Comics co. claims studio had accounting irregularities

Feuding partners Marvel Enterprises and Sony Pictures are at it again.

This time, Marvel is claiming that Sony employed “Hollywood accounting” to deprive it of merchandising royalties on “Men in Black” to the tune of $6 million.

In a suit filed Thursday in L.A. Superior Court, Marvel claims that although the first “MIB” grossed $493 million in worldwide revenues and “MIB II” grossed $275 million, Sony’s accounting says the films actually lost money.
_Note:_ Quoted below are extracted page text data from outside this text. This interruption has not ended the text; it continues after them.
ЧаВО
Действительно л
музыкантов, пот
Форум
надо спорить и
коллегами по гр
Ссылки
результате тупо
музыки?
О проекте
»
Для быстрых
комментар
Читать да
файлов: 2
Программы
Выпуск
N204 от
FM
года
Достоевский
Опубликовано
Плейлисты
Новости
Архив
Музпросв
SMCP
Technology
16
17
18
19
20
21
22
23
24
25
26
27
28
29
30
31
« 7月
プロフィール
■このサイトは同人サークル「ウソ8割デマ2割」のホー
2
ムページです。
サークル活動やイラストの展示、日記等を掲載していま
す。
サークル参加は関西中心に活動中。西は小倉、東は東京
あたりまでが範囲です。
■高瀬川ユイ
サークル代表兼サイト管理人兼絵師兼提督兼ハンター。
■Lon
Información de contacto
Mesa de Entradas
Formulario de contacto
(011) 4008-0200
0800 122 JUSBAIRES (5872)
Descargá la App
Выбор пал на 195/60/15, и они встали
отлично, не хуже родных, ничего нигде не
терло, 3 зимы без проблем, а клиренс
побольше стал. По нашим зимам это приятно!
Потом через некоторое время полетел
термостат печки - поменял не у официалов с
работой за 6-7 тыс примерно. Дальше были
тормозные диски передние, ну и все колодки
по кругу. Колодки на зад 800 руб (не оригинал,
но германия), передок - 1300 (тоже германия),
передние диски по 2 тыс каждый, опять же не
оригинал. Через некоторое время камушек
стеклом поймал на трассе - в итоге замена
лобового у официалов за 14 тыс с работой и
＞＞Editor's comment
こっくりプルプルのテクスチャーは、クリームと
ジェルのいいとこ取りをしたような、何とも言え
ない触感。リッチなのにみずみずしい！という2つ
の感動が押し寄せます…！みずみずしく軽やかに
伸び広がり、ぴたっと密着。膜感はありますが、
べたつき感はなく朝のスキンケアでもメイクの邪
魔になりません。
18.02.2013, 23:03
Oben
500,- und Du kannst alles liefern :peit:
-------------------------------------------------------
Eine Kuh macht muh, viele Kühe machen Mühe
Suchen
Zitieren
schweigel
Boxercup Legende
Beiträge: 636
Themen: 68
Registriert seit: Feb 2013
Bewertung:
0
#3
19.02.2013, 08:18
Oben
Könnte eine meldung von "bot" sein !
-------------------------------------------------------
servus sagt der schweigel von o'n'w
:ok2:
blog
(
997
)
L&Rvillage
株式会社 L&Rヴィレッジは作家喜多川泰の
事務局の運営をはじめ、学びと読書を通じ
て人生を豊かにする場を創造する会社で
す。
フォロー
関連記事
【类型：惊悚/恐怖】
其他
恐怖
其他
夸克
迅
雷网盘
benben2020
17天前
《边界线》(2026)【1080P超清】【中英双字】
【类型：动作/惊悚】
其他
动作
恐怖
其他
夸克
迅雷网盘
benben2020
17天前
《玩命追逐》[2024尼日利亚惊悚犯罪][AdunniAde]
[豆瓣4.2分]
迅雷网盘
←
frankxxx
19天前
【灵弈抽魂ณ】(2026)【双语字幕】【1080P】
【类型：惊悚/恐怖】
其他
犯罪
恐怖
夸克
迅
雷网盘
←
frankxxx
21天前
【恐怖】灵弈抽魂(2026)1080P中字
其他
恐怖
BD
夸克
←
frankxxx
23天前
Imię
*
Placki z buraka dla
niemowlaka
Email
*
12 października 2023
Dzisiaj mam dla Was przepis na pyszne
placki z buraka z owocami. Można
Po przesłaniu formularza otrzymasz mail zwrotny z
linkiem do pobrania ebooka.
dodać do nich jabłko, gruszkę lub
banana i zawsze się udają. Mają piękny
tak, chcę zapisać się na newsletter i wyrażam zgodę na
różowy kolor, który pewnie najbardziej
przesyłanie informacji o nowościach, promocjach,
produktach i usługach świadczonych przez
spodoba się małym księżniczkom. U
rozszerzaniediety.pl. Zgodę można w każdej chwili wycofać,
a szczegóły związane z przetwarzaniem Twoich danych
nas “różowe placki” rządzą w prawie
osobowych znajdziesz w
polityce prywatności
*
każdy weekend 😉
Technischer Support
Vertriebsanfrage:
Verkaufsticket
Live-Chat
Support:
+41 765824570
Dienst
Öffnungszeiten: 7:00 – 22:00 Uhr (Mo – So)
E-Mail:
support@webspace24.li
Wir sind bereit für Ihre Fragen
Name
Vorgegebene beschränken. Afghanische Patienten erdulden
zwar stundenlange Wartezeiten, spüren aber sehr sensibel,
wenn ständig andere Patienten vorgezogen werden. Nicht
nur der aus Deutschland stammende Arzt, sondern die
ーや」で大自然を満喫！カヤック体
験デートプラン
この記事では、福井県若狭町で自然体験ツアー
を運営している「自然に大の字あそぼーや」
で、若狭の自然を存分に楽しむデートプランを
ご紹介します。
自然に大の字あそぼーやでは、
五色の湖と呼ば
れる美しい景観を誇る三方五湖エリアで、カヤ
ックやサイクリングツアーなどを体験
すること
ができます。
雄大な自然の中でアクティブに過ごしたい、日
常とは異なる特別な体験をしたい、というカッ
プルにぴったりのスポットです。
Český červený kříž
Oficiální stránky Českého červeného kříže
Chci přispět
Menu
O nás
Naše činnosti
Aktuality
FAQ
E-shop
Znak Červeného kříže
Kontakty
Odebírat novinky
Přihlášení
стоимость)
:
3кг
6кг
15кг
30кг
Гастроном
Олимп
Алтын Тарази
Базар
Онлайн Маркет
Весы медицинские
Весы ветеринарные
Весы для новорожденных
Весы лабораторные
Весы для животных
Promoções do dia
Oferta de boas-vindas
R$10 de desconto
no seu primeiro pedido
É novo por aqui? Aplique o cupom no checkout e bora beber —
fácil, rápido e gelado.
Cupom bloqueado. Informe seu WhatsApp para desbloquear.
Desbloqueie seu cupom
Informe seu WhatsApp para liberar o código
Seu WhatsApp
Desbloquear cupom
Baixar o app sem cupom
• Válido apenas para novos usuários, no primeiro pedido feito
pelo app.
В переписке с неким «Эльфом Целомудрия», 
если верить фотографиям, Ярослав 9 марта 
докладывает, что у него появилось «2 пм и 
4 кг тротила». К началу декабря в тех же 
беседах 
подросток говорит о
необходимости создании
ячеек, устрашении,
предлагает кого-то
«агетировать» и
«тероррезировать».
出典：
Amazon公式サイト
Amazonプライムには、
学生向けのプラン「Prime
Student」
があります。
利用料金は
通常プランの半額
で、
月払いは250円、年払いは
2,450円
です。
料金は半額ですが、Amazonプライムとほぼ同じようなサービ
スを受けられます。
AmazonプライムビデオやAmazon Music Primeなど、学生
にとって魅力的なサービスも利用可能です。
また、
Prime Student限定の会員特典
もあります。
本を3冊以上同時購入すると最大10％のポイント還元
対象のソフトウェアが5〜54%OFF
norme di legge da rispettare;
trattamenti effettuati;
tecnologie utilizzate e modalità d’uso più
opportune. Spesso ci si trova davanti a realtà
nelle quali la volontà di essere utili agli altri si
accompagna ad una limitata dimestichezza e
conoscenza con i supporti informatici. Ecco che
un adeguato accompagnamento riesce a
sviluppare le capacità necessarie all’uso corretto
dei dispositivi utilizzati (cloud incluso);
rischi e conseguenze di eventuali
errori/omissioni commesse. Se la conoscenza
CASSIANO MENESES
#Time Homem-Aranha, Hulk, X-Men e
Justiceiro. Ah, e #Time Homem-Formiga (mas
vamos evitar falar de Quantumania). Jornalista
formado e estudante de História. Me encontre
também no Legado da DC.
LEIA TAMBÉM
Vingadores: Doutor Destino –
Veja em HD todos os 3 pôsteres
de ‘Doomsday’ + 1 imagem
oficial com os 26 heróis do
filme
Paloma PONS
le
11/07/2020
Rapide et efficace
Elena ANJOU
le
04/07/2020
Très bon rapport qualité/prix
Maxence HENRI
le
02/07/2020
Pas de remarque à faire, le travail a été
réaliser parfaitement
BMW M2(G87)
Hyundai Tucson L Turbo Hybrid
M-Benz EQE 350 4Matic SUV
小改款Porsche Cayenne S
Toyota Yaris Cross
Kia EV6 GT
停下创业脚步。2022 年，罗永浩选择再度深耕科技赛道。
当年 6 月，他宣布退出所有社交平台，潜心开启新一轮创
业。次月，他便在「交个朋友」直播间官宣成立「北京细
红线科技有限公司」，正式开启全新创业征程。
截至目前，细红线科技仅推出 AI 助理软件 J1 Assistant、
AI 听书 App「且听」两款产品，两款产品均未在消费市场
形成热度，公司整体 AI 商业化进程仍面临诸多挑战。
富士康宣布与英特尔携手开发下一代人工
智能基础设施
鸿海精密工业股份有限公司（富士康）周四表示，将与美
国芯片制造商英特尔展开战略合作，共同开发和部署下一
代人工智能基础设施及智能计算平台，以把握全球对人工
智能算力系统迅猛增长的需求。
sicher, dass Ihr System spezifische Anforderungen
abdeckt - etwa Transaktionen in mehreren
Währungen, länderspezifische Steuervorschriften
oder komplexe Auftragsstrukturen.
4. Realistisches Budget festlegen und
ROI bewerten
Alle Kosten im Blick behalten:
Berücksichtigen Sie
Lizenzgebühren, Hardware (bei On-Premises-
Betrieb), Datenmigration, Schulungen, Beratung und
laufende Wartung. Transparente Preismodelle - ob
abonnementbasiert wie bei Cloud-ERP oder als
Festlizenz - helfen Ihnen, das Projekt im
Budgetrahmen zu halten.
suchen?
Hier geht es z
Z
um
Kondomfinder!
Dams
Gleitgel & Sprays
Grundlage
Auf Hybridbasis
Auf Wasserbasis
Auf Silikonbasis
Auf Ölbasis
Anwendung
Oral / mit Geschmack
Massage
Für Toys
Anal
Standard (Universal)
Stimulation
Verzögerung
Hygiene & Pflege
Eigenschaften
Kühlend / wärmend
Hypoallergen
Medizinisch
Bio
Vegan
Specifically, Marvel claims accounting irregularities such as unexplained and excessive charges for advertising and overhead.

As explained in the complaint, “The Men in Black” comic was originally published by Malibu Comics, which was acquired by Marvel in 1995. In 1992, Malibu made a film deal with Columbia Pictures under which it would receive 35% of all merchandising income and 50% of income from merchandising of interactive rights, less fees.

The suit, which alleges breach of contract, among other claims, seeks an accounting and estimates damages as not less than $6 million.

Marvel is represented by Carole Handler of O’Donnell & Shaeffer, who also filed Marvel’s suit against Sony involving Spider-Man.

A Sony spokeswoman said Thursday evening, “We haven’t seen the complaint. This is the first we’ve heard of it.”

In April Marvel filed a $50 million suit against Sony Pictures claiming that Sony hijacked Spidey by doing everything in its power to dissociate Marvel from the character in the minds of retailers. Sony filed a countersuit alleging that Marvel is using the litigation to force an unjustified renegotiation of its agreement with Sony. The case has since been sent to a reference before a private judge.

In June, Marvel sued Sony Electronics, claiming that the company has refused to license Spider-Man for use on its consumer electronics products and that it instructed its sister company Sony Pictures not to license Spider-Man to any of Sony Electronics’ competitors. The tortious interference suit seeks in excess of $10 million in damages.